I always recommend that you wait at least 30 minutes prior to masking - especially if you have heavy coverage of ink or darker colors. This allows the solvent to gas off more and prevent the ink from transferring to the mask.

Quickprint profile works well for that media also. You can download it on the MyVersacamm.com - A Digital Printing Network site - you have to be a member before the downloads are available though.


----------



## Mofreds (Nov 27, 2010)

You may download Roland profiles directly from the siser website.


----------



## acreativedesigns (Sep 22, 2013)

ZachEllsworth said:


> If you are using the latest version of VersaWorks as your RIP, you should be able to use the HTM (Heat Transfer Media) profile or the THT (Textile Heat Transfer) profile. As long as your heater control settings are set to use "default media settings", you shouldn't have to wait after printing to cut and mask your designs.


Is there much difference between the HTM snd the THT? 


Sent from my SCH-I535 using T-Shirt Forums


----------



## Brett Murray (Jun 13, 2013)

With the ColorPrint PU I like to use the TTRH ( Garment Heat Transfer) Profile in VersaWorks. I change the color management to MAX Impact and have seen no adverse affects. 

With my print heat settings at 45 deg C and Dry settings at 50 deg C You can print, mask, and apply right away.

Please call me if you have any questions on the material. 

586-203-8171

Thanks, 

Brett
Siser NA Tech Support


----------



## acreativedesigns (Sep 22, 2013)

Thanks Brett.

Now a new question for you. I am using TTD mask (I believe is what it is called) that I got in my starter kit. How long can I leave the images masked before transferring? If I know I have an event coming up and I want to print some a couple days in advance but not transfer to avoid unneeded sized shirts being "wasted" will this work or do they need to be immediately transferred? 

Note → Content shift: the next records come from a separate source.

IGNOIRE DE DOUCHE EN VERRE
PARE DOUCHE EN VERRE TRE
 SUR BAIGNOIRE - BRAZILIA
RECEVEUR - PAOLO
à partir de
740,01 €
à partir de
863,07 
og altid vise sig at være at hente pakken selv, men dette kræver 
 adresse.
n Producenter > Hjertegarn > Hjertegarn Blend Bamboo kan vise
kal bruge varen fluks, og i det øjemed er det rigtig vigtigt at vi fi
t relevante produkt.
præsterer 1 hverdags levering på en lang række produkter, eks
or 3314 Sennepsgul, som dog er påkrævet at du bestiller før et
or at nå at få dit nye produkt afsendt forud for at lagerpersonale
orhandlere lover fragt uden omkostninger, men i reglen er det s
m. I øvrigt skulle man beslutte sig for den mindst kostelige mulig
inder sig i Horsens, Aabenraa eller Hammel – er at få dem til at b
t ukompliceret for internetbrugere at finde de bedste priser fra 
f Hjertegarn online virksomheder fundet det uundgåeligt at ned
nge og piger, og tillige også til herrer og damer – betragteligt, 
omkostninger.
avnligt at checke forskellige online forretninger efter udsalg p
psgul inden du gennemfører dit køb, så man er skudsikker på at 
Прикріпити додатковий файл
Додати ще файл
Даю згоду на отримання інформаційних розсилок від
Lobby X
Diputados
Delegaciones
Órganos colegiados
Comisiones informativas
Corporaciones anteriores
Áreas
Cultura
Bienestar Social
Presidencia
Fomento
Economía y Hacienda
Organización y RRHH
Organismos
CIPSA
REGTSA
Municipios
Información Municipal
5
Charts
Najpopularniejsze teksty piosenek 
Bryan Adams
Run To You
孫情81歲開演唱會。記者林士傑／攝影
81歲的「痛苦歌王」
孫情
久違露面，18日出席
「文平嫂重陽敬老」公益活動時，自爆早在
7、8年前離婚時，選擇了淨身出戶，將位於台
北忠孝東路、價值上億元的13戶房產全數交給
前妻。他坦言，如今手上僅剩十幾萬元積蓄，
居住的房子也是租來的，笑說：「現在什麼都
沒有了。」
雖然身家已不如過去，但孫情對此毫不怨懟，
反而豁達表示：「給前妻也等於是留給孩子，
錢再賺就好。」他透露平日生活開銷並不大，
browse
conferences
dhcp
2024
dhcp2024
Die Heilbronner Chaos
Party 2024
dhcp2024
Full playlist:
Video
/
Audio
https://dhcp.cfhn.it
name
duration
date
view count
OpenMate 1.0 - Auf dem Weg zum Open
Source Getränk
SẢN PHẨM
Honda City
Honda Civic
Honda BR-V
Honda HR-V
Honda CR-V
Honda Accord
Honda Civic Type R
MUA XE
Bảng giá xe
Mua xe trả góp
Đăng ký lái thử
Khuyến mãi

Sent from my SCH-I535 using T-Shirt Forums


----------



## brixen (Jun 27, 2013)

I've had prints with film on, laying around for customers for weeks without a problem.. - But another problem you will find with the PU FILM is that the cut from you Roland needs to be VERY good and have the EXACT right pressure.. too much and its impossible to get the PU film off its back-liner, and to little, well, of course thats a problem too, then your design isn't cut.. I have used alot of PU, today we are going with something different, . I believe the PU is the nicest of them all ,but incredible hard to get to work, so we switched to something else.. 

good luck.


----------



## Richardrich (Nov 15, 2014)

Hi have been trying both the profiles suggested, and in both cases the black comes out, well not black.
Please help
Using sp540v


----------



## jimithegreek (Jan 10, 2011)

What did you switch to?


----------